[SOURCE INFORMATION Boundary: Start]
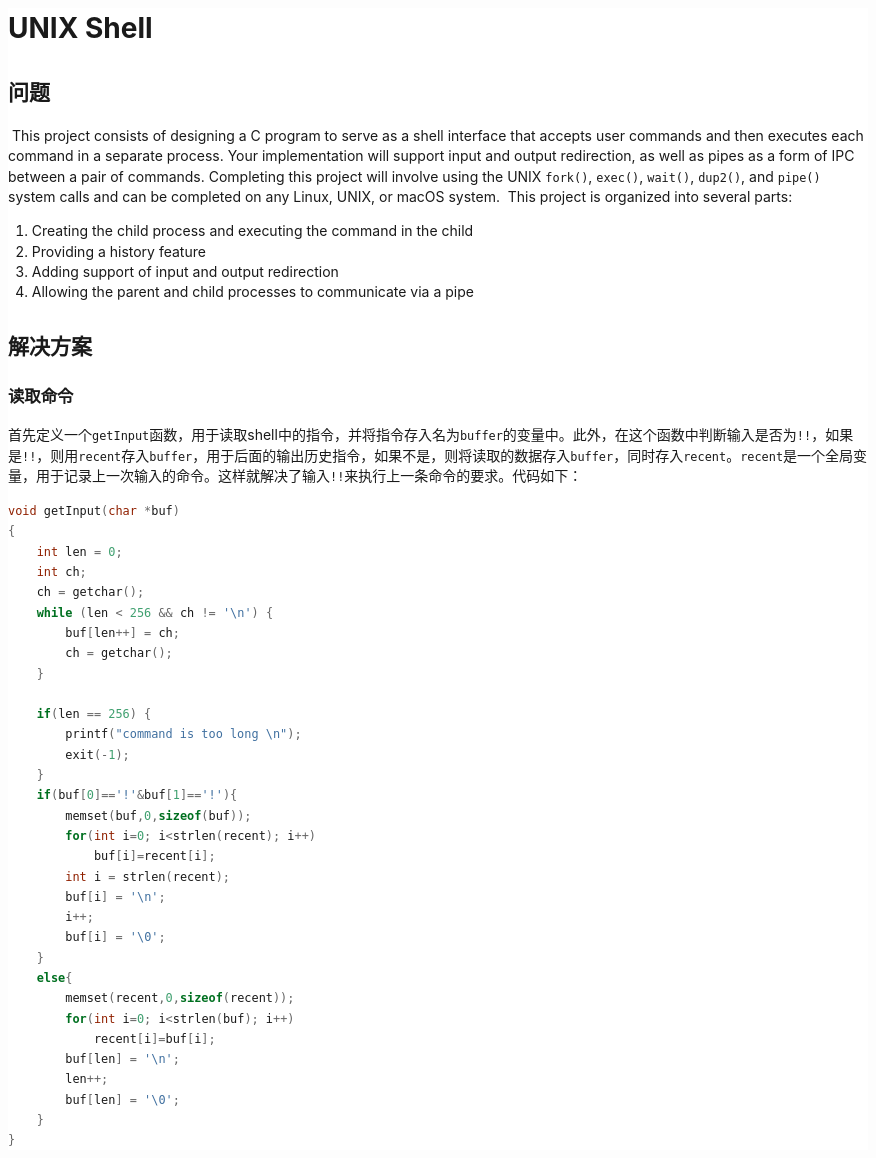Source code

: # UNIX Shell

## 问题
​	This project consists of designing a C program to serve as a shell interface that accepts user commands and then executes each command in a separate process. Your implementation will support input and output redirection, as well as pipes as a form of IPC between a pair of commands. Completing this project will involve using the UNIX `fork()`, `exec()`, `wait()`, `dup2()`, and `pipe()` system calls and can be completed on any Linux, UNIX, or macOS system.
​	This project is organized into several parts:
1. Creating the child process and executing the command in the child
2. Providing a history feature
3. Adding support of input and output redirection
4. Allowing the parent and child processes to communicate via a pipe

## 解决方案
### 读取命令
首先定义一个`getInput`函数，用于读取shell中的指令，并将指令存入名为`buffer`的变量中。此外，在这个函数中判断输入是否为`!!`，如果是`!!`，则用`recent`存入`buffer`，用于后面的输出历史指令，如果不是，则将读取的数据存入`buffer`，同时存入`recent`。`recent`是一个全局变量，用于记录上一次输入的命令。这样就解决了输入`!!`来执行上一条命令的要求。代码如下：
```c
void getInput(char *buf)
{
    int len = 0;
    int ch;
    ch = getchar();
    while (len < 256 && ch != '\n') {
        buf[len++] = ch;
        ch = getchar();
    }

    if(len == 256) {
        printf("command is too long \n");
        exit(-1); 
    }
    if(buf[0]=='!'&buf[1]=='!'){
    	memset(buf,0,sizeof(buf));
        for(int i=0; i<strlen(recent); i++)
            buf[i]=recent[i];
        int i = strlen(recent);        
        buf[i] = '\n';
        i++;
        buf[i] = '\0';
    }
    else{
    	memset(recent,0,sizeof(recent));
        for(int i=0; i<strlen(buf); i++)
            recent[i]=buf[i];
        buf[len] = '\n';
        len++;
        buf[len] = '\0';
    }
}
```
[SOURCE INFORMATION Boundary: End]
[SOURCE INFORMATION Boundary: Start]
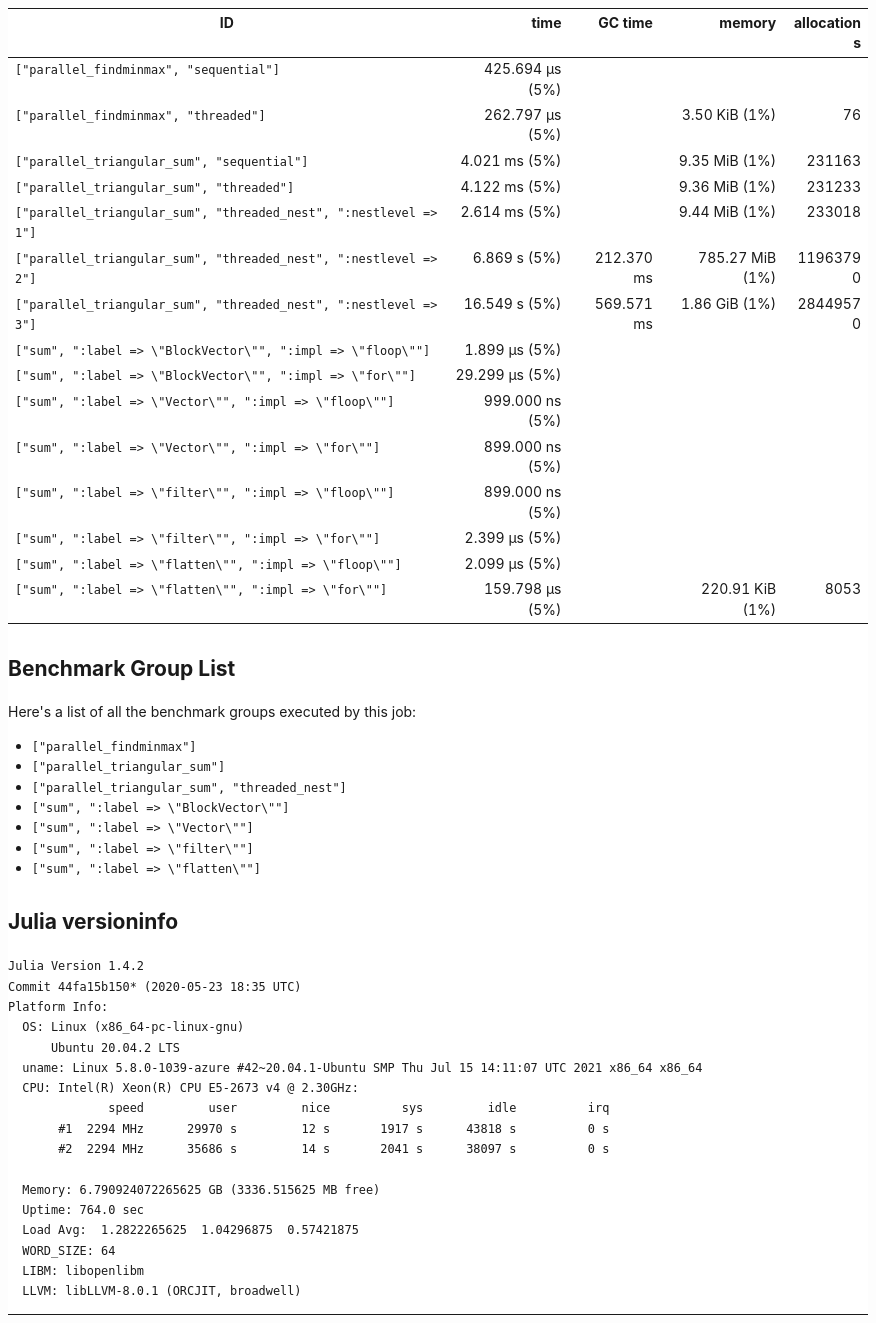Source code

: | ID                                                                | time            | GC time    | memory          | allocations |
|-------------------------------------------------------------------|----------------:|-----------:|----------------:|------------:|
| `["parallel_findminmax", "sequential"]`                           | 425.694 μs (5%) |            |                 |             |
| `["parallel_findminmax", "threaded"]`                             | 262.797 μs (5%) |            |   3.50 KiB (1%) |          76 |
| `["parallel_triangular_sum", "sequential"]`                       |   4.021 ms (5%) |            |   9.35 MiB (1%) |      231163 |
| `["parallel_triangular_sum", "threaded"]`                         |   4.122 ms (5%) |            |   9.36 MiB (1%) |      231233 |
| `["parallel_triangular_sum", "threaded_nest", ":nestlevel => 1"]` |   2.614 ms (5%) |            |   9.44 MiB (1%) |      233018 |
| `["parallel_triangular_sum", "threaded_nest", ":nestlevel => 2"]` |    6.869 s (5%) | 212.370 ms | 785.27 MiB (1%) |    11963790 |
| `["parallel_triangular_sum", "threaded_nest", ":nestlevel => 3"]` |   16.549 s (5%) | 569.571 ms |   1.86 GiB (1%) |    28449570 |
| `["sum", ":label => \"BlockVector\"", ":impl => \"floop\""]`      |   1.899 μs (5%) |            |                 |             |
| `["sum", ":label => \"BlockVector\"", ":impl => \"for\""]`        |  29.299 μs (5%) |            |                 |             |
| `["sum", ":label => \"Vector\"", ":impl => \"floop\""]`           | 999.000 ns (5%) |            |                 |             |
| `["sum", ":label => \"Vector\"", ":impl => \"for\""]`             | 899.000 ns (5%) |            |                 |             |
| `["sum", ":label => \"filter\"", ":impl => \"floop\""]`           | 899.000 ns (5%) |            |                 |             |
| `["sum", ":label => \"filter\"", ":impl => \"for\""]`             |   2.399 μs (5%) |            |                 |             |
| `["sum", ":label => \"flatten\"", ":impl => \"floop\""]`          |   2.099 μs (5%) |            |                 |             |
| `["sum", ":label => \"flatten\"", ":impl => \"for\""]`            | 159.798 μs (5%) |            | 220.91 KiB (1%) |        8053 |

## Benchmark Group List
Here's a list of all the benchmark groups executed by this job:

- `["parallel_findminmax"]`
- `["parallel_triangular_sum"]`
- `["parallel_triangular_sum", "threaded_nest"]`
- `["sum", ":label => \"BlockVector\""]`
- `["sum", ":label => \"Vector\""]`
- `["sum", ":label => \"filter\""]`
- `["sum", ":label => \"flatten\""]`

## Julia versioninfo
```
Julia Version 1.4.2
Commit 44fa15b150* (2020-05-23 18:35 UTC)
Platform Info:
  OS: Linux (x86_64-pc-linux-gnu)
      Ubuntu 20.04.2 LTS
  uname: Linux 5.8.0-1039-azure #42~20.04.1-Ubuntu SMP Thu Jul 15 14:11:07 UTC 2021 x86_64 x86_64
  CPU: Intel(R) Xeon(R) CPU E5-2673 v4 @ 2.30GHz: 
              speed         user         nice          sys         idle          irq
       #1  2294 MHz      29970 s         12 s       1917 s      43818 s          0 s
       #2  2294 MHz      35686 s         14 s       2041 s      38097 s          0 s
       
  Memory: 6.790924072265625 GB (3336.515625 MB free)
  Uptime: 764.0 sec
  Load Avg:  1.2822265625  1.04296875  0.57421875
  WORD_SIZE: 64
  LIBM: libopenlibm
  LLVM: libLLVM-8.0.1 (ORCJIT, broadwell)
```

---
[SOURCE INFORMATION Boundary: End]
[SOURCE INFORMATION Boundary: Start]
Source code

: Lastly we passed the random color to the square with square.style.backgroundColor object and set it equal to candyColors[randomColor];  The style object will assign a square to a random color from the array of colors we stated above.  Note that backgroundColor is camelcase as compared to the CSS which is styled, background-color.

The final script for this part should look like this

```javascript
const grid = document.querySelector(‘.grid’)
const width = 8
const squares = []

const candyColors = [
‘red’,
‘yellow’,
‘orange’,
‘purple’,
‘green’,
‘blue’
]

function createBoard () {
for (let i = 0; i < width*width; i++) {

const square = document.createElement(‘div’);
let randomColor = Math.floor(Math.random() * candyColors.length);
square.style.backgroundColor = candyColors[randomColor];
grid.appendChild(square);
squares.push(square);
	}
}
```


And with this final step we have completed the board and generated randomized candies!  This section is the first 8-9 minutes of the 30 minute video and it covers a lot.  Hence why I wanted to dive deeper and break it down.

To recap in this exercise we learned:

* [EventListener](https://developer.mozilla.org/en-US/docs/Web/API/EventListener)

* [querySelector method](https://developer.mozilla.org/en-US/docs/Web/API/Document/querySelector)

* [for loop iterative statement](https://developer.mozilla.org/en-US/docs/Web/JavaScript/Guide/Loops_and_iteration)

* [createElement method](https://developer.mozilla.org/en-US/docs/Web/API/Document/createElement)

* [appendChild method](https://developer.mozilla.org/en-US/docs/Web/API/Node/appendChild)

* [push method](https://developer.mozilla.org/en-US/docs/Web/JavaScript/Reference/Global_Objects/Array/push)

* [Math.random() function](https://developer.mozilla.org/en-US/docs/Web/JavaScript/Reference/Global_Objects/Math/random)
[SOURCE INFORMATION Boundary: End]
**REQUIRED WORK:** Select, from the listing, all lines that include the word "createElement".

**TASK SOLUTION:**
const square = document.createElement(‘div’);
* [createElement method](https://developer.mozilla.org/en-US/docs/Web/API/Document/createElement)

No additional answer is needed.